Nu zijn nieuwe tijdschriften eigenlijk het laatste wat we nodig hebben. Er wordt al meer gepubliceerd dan we kunnen lezen, en nog een tijdschrift maakt de eindeloze stroom artikelen alleen maar groter.

Toch ben ik blij dat het EHMH er komt. Het is een tijdschrift met een missie: meer ruimte voor de geschiedenis van niet-Engelstalige landen. In de huidige historische tijdschriften zijn Groot-Brittannië en de Verenigde Staten nogal oververtegenwoordigd. Een belangrijke reden daarvoor is de dominantie van het Engels. Wetenschappers spreken en schrijven vooral in het Engels. Dat is handig om elkaar te begrijpen. Maar het maakt ook dat alles wat uit Engelstalige landen komt, belangrijker lijkt — terwijl de geschiedenis van Engeland niet per se interessanter is dan die van Roemenië, Hongarije of Italië.
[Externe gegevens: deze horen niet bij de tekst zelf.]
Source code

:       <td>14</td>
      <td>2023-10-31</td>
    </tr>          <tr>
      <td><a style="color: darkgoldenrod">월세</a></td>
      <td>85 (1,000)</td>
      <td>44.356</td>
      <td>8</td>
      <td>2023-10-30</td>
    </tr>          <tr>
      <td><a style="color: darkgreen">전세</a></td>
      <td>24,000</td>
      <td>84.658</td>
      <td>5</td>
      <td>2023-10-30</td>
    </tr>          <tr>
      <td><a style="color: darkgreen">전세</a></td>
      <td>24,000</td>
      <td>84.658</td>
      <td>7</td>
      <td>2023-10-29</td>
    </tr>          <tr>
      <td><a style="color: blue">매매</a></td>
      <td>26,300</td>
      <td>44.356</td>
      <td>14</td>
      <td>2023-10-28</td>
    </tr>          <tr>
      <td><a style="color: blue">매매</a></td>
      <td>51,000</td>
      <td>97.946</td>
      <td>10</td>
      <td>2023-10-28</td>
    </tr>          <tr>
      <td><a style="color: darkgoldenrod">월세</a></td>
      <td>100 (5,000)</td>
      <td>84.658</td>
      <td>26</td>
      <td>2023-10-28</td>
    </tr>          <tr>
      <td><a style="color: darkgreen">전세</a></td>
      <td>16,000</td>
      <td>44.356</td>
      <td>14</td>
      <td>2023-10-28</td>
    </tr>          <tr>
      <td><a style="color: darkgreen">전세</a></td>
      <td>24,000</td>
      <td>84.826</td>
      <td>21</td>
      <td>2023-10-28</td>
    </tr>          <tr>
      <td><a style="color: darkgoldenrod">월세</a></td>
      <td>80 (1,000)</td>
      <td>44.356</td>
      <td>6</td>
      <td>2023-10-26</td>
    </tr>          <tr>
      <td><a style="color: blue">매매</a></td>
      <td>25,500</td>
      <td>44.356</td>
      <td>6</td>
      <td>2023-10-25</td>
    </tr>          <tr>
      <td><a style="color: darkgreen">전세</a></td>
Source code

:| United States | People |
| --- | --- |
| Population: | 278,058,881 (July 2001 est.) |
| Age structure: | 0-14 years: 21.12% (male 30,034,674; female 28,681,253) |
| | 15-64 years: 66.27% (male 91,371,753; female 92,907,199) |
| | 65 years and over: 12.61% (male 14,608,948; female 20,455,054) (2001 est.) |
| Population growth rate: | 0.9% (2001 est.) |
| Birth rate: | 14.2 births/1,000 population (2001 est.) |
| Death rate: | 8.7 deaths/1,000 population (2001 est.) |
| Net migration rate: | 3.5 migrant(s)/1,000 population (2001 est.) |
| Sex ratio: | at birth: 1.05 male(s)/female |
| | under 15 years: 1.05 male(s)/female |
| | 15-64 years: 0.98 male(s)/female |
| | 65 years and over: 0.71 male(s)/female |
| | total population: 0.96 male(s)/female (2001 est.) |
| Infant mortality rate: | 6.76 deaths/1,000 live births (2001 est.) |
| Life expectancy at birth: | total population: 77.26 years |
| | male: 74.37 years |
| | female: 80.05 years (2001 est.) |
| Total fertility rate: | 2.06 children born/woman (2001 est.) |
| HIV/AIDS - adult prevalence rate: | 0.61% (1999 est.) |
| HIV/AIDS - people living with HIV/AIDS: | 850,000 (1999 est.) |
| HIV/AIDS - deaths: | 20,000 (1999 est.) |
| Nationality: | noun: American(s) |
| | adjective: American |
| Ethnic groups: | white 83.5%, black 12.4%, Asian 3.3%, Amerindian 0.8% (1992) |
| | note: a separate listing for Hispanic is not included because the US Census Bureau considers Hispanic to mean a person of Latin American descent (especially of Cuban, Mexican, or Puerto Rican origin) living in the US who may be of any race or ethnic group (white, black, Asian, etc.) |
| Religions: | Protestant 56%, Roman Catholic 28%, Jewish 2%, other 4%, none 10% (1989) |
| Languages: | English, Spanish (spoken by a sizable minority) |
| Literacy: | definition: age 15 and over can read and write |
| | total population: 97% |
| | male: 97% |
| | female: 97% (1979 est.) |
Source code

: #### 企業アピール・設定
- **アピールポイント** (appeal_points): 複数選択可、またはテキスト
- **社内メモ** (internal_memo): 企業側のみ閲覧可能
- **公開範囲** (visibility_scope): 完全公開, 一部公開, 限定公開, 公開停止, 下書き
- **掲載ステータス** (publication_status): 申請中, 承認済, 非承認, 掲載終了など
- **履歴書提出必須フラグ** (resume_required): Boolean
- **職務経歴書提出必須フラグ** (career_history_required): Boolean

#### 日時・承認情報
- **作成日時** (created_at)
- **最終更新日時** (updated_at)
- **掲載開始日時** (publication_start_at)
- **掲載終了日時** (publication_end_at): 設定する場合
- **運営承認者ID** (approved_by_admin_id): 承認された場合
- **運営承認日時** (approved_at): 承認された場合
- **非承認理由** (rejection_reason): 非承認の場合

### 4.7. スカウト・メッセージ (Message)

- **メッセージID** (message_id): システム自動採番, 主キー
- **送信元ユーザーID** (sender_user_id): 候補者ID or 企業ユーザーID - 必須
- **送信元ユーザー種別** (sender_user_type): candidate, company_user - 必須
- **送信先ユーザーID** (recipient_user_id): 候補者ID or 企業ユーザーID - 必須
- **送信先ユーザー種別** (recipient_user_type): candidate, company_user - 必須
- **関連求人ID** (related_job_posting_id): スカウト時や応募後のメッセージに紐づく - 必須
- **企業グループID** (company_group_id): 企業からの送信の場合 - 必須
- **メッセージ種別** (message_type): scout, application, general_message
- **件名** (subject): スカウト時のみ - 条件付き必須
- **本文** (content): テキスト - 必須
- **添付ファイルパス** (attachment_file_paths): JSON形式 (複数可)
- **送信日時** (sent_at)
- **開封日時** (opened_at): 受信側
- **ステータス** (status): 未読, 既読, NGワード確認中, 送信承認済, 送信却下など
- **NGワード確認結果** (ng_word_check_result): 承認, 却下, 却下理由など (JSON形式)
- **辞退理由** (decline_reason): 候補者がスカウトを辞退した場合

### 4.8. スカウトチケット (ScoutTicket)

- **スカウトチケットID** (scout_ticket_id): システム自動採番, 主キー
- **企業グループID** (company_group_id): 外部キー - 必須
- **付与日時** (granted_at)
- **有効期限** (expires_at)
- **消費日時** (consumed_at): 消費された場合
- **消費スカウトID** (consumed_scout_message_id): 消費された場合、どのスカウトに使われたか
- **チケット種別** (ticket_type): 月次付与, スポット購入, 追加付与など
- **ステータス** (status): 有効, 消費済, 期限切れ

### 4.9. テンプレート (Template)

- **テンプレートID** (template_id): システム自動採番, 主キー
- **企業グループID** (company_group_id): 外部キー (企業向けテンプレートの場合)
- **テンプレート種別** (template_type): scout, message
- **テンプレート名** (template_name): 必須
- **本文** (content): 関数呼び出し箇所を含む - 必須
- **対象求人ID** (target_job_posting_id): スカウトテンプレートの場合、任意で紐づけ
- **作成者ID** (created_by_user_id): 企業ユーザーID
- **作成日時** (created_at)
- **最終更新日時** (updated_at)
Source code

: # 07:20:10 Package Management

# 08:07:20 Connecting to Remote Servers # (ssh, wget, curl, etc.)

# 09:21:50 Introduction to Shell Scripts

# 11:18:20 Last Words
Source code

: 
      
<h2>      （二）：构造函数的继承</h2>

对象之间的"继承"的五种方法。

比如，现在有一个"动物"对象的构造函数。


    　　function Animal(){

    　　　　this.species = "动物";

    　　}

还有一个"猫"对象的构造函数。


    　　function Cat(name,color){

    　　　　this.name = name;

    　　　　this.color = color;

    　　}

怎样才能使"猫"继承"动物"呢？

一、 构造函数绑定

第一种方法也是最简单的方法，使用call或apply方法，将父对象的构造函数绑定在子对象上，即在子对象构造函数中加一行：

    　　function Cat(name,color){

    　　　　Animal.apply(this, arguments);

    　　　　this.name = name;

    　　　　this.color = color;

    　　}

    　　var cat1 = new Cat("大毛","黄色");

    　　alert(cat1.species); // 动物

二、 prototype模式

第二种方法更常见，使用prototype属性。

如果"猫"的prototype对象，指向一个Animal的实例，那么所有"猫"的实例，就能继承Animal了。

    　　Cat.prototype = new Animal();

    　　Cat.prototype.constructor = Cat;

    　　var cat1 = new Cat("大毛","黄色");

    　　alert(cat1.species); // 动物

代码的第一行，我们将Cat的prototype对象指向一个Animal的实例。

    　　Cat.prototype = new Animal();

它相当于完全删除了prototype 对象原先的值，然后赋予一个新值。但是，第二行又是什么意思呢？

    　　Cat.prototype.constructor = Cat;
Maar omdat Britse en Amerikaanse historici toevallig in het Engels schrijven, is hun geschiedenis de norm geworden. Historici uit andere landen moeten voortdurend uitleggen waarom hún geschiedenis óók interessant zou zijn. En dat moet dan ook nog in perfect Engels. Want een artikel met taalfouten of kromme formuleringen wordt door de meeste Engelstalige tijdschriften onmiddellijk retour gestuurd naar de auteur, met de opdracht het stuk eerst maar eens goed te laten redigeren. Daar is in minder rijke landen vaak geen geld voor (net als, trouwens, in stinkend rijke landen die iedere derde dinsdag in september weer verder bezuinigen op hun universiteiten).

De verfrissende oplossing van het EHMH: onderzoekers mogen artikelen indienen in alle Europese talen. Een uitstekende manier, natuurlijk, om te zorgen dat in het tijdschrift ook daadwerkelijk álle Europese landen aan bod komen. Pas na een eerste beoordeling wordt het artikel vertaald in het Engels. Na verdere beoordeling wordt het dan ook in het Engels gepubliceerd. Met een samenvatting in twee talen, en, eventueel, het volledige manuscript in de oorspronkelijke taal, op de website. Zo bereikt de auteur een breed publiek, nationaal en internationaal, terwijl die gewoon in de moedertaal kan schrijven.

Je taart hebben en hem opeten: het kan dus toch.